Copy out the lines of the listing, starting with the line that contains "common name: Lined click beetle" and continuing through the end of the listing, both ends included.

[Data excerpts]

---

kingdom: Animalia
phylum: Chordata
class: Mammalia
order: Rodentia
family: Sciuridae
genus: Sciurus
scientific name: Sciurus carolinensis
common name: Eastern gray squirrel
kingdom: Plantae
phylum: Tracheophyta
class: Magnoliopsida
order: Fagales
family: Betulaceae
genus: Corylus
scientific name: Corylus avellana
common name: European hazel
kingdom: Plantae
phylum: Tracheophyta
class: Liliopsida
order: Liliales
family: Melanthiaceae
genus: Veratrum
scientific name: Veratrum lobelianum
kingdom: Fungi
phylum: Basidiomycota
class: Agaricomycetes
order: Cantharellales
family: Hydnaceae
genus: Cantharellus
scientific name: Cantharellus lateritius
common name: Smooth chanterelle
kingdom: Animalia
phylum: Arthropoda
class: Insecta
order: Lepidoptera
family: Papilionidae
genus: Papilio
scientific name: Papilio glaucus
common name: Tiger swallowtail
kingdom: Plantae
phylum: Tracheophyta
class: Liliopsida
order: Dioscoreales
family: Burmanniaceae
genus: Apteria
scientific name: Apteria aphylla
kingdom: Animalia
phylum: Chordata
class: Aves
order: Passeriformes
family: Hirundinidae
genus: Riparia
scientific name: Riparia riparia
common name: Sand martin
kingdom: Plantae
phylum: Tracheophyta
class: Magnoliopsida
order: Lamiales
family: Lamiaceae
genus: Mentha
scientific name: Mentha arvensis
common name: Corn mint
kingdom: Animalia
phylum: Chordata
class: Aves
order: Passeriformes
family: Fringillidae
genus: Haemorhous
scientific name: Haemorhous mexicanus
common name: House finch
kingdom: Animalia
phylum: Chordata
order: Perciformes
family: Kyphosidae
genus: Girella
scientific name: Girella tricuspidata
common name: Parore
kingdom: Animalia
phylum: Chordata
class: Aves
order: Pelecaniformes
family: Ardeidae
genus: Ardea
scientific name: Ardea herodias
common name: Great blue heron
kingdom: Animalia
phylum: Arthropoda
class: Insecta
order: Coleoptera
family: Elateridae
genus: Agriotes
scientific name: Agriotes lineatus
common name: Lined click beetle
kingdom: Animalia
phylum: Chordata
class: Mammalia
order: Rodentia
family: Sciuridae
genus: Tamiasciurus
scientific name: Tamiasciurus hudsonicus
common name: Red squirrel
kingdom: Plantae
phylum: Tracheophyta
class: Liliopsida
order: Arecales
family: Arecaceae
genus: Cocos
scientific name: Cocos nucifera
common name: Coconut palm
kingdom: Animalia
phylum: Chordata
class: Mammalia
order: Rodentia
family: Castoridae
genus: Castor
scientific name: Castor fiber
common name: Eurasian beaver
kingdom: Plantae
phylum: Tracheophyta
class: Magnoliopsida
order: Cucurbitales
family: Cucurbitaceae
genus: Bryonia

---

▶ _WORKED ANSWER_
common name: Lined click beetle
kingdom: Animalia
phylum: Chordata
class: Mammalia
order: Rodentia
family: Sciuridae
genus: Tamiasciurus
scientific name: Tamiasciurus hudsonicus
common name: Red squirrel
kingdom: Plantae
phylum: Tracheophyta
class: Liliopsida
order: Arecales
family: Arecaceae
genus: Cocos
scientific name: Cocos nucifera
common name: Coconut palm
kingdom: Animalia
phylum: Chordata
class: Mammalia
order: Rodentia
family: Castoridae
genus: Castor
scientific name: Castor fiber
common name: Eurasian beaver
kingdom: Plantae
phylum: Tracheophyta
class: Magnoliopsida
order: Cucurbitales
family: Cucurbitaceae
genus: Bryonia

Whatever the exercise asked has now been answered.